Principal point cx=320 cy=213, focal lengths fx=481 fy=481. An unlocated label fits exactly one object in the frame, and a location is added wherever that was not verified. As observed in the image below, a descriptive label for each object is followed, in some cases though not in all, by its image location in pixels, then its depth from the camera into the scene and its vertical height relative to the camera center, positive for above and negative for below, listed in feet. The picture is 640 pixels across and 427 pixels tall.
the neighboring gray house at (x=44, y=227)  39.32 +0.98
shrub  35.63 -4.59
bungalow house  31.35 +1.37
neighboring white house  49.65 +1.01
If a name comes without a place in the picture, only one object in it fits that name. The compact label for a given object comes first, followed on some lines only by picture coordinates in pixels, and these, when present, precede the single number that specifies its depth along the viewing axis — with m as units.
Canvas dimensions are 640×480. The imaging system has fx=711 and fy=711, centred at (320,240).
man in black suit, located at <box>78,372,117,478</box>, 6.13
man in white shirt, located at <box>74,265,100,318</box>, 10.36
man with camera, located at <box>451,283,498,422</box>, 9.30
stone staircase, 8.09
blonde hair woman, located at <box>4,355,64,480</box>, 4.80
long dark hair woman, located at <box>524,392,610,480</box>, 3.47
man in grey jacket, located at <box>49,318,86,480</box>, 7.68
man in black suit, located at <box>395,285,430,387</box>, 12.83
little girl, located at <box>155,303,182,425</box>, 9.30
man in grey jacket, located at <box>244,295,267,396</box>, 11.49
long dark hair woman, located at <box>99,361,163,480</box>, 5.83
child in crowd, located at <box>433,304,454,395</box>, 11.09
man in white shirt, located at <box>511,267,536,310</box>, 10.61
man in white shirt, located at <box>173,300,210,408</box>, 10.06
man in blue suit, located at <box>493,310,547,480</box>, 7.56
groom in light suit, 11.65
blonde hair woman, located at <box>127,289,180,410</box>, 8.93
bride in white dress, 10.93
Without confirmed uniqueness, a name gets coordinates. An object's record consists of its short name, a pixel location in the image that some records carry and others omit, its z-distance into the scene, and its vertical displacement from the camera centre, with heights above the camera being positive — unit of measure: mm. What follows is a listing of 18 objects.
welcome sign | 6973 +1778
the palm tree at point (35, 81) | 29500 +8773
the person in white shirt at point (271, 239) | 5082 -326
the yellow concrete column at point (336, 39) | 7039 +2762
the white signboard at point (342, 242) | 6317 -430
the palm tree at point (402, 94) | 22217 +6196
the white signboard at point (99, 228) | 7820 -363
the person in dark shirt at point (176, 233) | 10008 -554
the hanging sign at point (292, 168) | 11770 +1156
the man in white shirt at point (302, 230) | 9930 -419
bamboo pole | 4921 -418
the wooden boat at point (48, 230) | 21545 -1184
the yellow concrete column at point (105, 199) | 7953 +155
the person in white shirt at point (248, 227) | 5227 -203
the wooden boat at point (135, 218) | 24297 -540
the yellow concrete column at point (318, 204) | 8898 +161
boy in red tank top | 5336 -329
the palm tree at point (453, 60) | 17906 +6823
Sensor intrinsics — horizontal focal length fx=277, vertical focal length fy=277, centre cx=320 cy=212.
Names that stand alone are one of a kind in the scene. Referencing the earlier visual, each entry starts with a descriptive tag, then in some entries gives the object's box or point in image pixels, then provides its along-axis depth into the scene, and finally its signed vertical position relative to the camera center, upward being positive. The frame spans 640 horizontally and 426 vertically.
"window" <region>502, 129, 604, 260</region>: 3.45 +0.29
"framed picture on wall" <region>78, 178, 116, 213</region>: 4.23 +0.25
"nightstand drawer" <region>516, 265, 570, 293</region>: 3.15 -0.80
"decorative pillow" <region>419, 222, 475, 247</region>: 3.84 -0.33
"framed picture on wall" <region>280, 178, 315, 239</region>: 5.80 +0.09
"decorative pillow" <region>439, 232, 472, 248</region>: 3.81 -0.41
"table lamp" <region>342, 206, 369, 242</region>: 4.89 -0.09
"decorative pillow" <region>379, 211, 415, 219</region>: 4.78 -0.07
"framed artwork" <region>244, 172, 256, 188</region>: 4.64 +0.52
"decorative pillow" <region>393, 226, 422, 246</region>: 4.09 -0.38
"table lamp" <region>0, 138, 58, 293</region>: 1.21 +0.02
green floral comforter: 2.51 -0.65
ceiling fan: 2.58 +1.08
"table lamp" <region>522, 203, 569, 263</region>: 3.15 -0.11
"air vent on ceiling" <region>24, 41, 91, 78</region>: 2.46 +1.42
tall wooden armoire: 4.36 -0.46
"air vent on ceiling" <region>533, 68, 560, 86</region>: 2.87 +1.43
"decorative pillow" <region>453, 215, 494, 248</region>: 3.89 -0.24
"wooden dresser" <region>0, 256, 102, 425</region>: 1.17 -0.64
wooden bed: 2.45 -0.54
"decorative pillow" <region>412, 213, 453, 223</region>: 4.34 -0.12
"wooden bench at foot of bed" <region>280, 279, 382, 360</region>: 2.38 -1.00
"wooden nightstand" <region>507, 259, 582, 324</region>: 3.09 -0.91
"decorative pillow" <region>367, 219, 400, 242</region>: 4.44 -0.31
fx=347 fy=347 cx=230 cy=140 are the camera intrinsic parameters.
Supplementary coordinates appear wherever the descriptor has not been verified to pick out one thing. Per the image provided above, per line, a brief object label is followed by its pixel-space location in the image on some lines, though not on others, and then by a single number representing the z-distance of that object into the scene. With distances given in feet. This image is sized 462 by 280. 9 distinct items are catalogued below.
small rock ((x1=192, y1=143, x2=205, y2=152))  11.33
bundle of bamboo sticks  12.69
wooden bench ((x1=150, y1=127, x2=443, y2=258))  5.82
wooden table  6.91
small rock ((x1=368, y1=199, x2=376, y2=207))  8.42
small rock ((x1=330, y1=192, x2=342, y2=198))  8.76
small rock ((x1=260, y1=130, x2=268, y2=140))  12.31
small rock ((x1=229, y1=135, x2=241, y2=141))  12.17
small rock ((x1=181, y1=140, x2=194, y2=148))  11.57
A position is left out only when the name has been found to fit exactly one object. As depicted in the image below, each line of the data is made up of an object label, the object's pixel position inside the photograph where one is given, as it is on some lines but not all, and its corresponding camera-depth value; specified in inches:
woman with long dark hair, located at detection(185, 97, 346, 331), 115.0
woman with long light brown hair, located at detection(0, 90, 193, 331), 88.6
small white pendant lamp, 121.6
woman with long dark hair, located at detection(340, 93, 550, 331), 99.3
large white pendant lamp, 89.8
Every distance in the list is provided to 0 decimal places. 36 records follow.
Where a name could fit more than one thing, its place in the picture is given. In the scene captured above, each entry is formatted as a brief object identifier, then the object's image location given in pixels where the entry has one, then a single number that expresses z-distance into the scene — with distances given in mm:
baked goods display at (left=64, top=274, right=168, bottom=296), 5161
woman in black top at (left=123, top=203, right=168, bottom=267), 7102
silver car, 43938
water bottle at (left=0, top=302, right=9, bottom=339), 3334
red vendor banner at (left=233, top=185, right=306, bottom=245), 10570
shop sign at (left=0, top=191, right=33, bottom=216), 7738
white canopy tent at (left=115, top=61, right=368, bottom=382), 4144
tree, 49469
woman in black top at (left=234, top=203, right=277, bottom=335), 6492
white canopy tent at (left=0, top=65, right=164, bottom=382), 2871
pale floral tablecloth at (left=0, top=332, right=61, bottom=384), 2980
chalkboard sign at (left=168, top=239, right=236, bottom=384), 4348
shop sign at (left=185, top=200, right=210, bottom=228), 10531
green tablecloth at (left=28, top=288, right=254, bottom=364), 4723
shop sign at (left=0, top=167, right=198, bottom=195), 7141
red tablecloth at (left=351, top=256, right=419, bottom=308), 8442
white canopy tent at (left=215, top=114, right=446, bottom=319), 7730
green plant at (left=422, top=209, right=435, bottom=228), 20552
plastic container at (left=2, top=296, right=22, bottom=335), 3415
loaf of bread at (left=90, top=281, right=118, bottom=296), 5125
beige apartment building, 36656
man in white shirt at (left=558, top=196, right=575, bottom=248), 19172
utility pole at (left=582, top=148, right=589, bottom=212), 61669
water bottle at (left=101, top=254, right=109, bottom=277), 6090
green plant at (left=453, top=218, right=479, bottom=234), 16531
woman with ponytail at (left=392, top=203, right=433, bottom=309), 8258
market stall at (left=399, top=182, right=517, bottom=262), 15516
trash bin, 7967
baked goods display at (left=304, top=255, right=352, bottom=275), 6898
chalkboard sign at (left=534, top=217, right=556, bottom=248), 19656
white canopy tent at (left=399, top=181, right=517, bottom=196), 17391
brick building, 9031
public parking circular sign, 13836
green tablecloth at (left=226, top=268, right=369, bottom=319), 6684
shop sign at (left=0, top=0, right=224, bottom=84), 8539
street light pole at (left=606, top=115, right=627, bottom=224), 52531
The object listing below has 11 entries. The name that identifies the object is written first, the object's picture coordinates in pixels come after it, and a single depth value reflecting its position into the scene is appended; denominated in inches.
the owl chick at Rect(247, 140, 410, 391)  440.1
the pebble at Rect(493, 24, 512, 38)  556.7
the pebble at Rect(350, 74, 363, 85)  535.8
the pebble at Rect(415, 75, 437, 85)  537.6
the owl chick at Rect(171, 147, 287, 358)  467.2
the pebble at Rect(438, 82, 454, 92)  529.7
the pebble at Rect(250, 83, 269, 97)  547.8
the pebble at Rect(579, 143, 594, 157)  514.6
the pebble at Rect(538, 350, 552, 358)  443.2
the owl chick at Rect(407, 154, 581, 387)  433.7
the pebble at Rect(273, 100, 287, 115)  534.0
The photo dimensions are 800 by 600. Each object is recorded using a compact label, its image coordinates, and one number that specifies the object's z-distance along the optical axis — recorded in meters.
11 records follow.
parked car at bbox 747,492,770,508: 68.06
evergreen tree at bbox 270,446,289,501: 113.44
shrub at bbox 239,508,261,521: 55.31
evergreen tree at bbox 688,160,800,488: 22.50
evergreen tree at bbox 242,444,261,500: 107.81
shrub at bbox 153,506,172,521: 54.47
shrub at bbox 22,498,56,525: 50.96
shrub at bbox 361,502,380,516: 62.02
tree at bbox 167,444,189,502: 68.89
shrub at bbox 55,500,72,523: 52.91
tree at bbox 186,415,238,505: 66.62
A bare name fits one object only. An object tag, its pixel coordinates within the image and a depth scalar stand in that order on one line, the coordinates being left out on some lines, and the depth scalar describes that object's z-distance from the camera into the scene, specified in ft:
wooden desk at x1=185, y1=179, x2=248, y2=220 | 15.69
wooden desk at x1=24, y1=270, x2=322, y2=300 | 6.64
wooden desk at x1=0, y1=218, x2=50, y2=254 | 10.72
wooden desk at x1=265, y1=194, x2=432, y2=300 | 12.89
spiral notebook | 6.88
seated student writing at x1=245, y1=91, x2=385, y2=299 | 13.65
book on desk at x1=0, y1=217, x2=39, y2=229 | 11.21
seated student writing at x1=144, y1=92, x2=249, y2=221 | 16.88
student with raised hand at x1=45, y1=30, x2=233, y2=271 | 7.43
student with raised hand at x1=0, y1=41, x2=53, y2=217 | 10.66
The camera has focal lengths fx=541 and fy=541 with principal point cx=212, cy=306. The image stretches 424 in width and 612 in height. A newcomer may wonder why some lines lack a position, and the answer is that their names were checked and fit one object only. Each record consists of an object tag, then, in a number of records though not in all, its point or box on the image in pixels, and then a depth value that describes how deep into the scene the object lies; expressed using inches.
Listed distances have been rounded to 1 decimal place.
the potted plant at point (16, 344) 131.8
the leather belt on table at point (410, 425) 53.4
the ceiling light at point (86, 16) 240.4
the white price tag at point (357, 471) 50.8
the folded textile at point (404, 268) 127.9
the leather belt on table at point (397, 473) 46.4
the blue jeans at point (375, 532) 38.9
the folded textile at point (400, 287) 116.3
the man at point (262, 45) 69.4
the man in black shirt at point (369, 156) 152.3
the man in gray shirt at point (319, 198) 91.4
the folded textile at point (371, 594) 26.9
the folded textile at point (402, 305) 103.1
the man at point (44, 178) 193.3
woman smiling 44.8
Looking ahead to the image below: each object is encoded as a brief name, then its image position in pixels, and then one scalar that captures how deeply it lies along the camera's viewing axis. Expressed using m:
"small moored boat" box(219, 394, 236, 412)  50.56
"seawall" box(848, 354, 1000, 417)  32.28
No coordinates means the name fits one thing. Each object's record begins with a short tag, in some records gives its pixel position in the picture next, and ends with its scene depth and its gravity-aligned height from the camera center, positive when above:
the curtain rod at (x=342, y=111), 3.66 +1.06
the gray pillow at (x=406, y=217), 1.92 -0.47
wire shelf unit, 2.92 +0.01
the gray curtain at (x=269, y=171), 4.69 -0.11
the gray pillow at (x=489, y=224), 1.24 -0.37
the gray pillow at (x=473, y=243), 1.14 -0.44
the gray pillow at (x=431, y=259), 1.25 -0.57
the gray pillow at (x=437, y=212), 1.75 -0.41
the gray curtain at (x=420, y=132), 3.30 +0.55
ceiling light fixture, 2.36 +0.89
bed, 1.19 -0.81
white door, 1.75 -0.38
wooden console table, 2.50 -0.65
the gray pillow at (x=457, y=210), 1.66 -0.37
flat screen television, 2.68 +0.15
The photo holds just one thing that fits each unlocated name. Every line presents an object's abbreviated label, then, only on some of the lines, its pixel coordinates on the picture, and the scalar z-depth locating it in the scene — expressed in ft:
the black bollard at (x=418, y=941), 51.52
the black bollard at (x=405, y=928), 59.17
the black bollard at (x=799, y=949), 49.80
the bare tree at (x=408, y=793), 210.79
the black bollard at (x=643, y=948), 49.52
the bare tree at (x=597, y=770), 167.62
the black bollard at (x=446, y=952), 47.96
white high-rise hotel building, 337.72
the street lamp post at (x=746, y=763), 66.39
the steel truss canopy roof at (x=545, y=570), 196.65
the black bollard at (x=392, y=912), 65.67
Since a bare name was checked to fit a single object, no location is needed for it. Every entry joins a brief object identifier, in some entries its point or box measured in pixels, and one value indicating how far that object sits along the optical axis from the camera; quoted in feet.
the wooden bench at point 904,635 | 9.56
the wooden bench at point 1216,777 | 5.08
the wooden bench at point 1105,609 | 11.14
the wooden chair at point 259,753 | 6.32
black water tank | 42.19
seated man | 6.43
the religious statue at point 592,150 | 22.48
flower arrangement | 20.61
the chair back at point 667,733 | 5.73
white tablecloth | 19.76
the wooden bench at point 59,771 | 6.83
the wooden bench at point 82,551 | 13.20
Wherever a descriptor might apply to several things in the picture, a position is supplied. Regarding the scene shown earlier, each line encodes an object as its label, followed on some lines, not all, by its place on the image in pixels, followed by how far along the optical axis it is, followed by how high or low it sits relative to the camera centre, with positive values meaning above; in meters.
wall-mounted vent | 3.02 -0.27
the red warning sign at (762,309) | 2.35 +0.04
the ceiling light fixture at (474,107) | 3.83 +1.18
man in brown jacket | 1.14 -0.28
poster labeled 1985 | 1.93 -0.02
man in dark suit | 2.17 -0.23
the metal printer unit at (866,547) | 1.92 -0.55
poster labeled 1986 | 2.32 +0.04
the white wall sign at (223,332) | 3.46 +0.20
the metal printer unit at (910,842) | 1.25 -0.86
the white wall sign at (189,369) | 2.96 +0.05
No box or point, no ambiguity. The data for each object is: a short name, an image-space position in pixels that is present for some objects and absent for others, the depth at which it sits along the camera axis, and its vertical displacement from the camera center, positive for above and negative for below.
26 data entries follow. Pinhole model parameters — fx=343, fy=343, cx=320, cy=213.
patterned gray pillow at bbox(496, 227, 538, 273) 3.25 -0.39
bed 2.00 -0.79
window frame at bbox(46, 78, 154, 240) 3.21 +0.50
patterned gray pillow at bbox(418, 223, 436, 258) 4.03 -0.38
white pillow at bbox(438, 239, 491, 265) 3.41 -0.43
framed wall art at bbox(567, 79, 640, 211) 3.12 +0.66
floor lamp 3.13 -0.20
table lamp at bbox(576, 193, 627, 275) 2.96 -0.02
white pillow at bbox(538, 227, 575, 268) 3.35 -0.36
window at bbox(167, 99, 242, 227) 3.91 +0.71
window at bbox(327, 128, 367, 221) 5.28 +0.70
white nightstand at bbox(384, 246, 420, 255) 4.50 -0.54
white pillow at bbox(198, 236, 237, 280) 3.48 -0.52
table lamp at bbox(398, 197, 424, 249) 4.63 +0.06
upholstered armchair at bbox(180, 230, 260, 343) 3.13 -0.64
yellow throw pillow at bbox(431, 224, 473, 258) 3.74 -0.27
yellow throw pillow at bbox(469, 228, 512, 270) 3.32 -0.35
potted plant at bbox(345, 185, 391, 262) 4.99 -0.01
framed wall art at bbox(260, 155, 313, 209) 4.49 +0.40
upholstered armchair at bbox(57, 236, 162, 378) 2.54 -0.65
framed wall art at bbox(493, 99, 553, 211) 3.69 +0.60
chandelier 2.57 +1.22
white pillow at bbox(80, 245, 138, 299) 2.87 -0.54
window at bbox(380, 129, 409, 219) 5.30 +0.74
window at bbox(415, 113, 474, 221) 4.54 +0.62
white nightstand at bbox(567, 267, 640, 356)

* * * * *

Across the entries above, count the lines with the word "shrub" and report that count by itself.

## FINISHED TASK:
6